[Collected data entries]

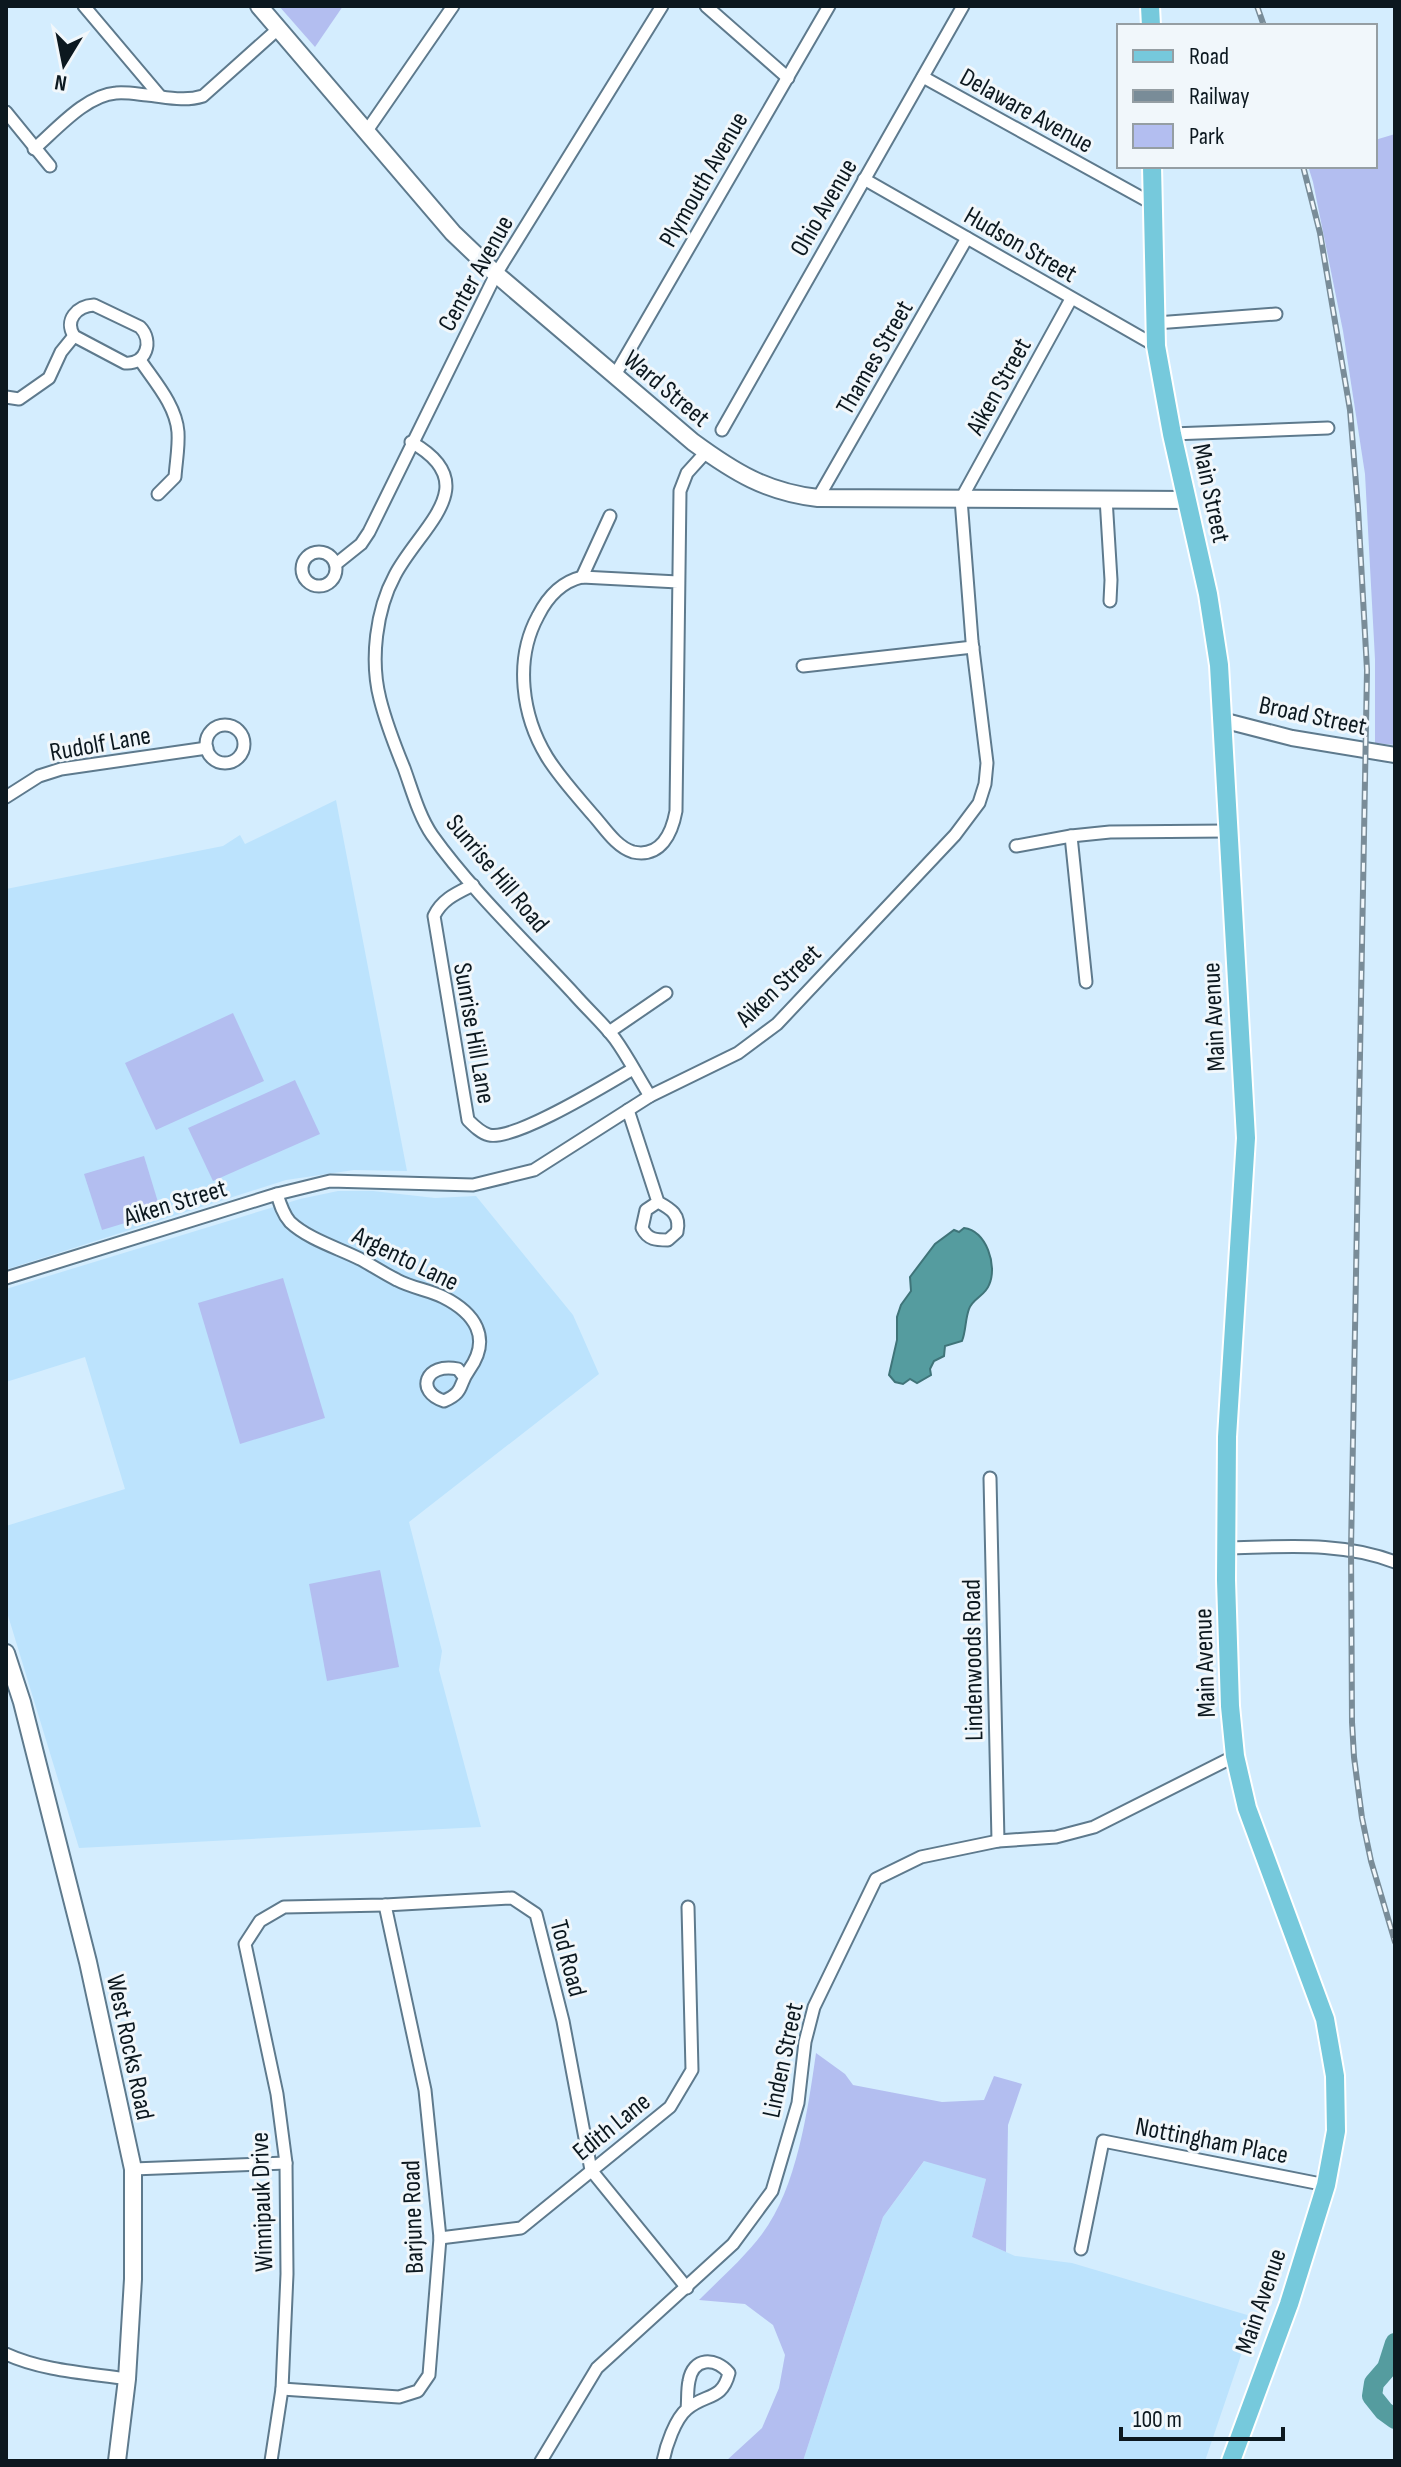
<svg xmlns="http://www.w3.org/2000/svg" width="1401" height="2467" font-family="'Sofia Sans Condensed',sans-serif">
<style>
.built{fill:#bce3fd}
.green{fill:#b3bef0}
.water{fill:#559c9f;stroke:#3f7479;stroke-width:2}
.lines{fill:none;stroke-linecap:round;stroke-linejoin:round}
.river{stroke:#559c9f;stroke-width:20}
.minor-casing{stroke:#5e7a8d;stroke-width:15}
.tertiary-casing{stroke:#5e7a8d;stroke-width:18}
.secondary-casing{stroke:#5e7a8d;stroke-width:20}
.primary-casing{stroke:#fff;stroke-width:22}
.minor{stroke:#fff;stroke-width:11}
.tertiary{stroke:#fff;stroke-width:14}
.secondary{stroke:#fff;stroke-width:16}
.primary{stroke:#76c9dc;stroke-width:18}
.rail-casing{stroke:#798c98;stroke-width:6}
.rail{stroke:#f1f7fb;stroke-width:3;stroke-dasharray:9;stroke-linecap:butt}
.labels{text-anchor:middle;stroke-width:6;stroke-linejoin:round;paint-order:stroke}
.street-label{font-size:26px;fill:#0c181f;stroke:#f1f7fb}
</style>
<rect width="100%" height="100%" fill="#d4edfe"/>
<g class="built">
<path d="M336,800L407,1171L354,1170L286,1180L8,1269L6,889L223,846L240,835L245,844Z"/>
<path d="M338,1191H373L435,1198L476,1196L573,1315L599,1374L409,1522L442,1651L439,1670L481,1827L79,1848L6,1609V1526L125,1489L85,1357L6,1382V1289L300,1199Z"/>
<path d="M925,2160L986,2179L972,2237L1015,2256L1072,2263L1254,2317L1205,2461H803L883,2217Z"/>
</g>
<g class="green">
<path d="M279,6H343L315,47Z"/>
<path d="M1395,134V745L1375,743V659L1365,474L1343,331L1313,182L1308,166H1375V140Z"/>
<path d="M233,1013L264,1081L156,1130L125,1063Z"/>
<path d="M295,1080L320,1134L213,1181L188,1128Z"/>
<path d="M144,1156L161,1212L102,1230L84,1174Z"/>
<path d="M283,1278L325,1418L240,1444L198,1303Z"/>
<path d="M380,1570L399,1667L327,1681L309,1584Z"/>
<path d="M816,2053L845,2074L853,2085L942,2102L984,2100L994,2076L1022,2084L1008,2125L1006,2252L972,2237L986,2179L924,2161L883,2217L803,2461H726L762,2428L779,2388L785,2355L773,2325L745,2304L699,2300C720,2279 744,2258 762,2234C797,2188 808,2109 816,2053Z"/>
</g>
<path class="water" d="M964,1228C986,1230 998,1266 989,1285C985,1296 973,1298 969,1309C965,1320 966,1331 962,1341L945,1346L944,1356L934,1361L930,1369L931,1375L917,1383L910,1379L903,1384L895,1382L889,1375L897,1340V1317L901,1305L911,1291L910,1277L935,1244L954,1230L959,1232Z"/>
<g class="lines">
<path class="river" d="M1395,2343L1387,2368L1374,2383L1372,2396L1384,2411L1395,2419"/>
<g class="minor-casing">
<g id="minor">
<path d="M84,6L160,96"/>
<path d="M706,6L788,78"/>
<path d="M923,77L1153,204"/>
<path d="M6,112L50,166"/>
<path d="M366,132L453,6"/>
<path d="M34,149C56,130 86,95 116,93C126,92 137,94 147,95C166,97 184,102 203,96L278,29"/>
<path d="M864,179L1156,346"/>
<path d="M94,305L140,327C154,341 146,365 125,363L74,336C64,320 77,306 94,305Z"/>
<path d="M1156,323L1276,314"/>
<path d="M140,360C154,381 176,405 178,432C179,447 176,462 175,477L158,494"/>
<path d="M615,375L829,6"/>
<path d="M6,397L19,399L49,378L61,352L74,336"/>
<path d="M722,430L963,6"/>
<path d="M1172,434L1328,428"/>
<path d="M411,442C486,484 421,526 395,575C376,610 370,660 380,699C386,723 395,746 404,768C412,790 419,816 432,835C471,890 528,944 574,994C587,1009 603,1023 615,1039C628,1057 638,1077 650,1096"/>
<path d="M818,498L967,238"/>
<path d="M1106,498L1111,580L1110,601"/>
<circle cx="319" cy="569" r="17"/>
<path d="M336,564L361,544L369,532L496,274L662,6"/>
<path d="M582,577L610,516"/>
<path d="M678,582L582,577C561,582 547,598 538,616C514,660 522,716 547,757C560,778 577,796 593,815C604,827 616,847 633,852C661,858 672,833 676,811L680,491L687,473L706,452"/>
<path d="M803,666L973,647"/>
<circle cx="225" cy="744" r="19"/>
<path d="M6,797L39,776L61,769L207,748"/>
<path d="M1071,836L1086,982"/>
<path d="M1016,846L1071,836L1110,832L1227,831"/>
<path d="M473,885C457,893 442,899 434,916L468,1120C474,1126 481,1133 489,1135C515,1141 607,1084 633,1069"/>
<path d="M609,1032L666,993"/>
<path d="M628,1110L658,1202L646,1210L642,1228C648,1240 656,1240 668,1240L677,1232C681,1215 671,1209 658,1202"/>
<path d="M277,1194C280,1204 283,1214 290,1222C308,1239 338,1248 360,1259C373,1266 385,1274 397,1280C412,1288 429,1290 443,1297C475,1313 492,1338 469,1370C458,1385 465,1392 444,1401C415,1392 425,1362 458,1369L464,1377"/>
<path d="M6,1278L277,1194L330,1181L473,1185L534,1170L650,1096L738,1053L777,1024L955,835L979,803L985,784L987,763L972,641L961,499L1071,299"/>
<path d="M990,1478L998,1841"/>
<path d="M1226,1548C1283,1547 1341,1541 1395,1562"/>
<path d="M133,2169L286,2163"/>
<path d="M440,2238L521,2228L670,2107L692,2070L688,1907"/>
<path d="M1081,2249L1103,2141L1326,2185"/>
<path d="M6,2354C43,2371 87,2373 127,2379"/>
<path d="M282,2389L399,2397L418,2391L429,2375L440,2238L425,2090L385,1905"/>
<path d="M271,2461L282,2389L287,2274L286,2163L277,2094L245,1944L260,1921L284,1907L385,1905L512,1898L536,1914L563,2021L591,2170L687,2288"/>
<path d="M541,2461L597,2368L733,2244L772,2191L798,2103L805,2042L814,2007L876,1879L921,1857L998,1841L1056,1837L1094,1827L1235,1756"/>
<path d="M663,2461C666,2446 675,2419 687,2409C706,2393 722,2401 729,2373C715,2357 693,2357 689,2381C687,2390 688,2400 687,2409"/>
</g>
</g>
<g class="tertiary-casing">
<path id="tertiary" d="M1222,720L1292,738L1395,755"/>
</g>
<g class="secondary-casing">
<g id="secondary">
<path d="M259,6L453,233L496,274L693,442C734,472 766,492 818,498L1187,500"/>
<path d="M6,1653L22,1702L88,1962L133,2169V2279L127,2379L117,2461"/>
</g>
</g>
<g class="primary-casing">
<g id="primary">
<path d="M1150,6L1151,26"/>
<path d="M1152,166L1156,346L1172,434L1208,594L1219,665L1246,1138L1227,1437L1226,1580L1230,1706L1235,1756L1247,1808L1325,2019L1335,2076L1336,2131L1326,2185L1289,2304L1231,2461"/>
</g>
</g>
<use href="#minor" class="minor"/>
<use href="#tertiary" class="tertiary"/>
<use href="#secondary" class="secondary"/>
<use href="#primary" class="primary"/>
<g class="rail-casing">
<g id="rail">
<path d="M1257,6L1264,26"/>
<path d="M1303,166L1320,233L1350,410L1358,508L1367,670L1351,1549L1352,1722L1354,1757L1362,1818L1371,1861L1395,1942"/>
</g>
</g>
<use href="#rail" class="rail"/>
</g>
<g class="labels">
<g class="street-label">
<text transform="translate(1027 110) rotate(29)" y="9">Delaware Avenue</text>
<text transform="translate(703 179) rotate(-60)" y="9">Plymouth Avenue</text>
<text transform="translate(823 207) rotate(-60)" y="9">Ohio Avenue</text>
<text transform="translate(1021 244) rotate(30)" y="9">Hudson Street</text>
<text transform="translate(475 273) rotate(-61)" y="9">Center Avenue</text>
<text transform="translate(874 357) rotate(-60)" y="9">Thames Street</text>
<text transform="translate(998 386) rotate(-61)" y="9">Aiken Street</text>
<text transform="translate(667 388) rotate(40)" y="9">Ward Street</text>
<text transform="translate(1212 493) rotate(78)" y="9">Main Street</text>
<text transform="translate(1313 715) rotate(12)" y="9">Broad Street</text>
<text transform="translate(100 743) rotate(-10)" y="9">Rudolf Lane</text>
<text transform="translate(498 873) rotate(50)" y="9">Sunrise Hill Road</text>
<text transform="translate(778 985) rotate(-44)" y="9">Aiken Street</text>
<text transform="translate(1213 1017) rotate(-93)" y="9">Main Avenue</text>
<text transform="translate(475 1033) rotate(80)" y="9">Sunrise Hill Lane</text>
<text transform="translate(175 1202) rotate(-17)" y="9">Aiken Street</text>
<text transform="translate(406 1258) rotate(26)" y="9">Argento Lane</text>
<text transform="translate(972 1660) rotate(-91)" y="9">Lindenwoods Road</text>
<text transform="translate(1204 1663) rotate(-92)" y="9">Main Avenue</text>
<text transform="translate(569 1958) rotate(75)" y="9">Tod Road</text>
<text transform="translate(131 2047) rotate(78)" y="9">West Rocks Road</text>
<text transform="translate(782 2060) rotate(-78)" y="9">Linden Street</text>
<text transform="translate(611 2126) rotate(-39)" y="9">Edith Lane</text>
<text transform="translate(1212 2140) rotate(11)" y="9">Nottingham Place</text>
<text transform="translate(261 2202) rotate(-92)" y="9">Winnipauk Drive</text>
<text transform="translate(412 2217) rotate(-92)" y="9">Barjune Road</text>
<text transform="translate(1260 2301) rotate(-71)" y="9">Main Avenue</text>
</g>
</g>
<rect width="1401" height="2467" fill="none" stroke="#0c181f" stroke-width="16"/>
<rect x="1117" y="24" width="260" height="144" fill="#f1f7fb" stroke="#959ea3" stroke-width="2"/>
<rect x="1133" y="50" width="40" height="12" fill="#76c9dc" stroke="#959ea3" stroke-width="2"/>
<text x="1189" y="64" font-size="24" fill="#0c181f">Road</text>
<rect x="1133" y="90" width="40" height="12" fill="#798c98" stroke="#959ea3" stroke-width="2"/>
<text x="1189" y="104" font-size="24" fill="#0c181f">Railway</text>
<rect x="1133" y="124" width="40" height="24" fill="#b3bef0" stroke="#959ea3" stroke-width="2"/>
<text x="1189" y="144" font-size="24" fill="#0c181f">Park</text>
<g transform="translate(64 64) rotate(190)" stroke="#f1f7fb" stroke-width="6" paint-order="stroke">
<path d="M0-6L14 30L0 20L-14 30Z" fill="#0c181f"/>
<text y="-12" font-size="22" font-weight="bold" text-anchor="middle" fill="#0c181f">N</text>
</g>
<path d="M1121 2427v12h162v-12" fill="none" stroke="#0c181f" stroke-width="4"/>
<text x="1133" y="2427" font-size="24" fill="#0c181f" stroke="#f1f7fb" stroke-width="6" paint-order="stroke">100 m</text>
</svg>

TASK TO CARRY OUT - Looking through the data above, copy out each line in which the string "lines" occurs.

EXPECTED ANSWER -
.lines{fill:none;stroke-linecap:round;stroke-linejoin:round}
<g class="lines">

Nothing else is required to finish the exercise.